| Required actions |
1. From the altimetry introduction, copy the part that opens with the words containing "1. Introduction" and closes with "cover any land.".
2. In the altimetry introduction, condense the paragraph beginning "Correction for the path delay" into a shorter version that keeps its main facts.
3. Answer these questions from the altimetry introduction:
(a) Along what does the conventional radar altimeter make SSH measurements?
(b) In what setting is the onboard radiometer approach described as especially effective?
(c) Which mission is the study configured to assess?

— START OF Excerpted passage —

1. Introduction
Correction for the path delay in satellite altimetry caused by water vapor in the troposphere is an important factor in making precise measurement of the sea surface height (SSH) (Chelton et al. 2001). It has been standard practice to carry a multifrequency microwave radiometer on board an altimetric satellite to make simultaneous measurement of the tropospheric water vapor content for the so-called wet tropospheric correction. This approach is proven effective in the application of satellite altimetry, especially in the open ocean, where the finite footprint of radiometer does not cover any land.
The conventional radar altimeter is a profiling instrument making SSH measurements along the satellite’s ground tracks. An onboard microwave radiometer serves the purpose of making the wet tropospheric correction (Keihm et al. 1995; Brown et al. 2004). While we develop wide-swath altimetry for observing SSH over a finite swath along the satellite’s ground tracks, the issue of the adequacy of a nadir-looking radiometer for making the correction over the swath arises. What are the characteristics of the variability of water vapor across the swath? How is the variability compared to that of SSH? What can be done to address the cross-swath water vapor variability, if necessary? These questions are addressed in the present study. In particular, the study is configured for assessing the expected performance of the wet tropospheric correction over the ocean for the Surface Water and Ocean Topography (SWOT) mission (Fu and Ferrari 2008; Durand et al. 2010).

— END OF Excerpted passage —
— START OF Supplied information —

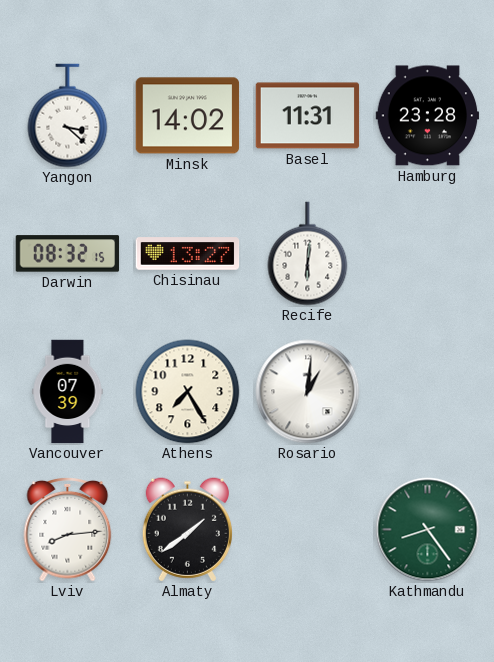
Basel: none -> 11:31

— END OF Supplied information —

| Complete answers |
1.
1. Introduction
Correction for the path delay in satellite altimetry caused by water vapor in the troposphere is an important factor in making precise measurement of the sea surface height (SSH) (Chelton et al. 2001). It has been standard practice to carry a multifrequency microwave radiometer on board an altimetric satellite to make simultaneous measurement of the tropospheric water vapor content for the so-called wet tropospheric correction. This approach is proven effective in the application of satellite altimetry, especially in the open ocean, where the finite footprint of radiometer does not cover any land.

2. Correcting the altimetry path delay caused by tropospheric water vapor is key to precise sea surface height (SSH) measurement. Altimetric satellites therefore usually carry a multifrequency microwave radiometer that measures water vapor at the same time, for the wet tropospheric correction. This method works well, especially over the open ocean, where the radiometer's footprint includes no land.

3.
(a) Along the satellite's ground tracks.
(b) In the open ocean, where the radiometer's finite footprint does not cover any land.
(c) The Surface Water and Ocean Topography (SWOT) mission.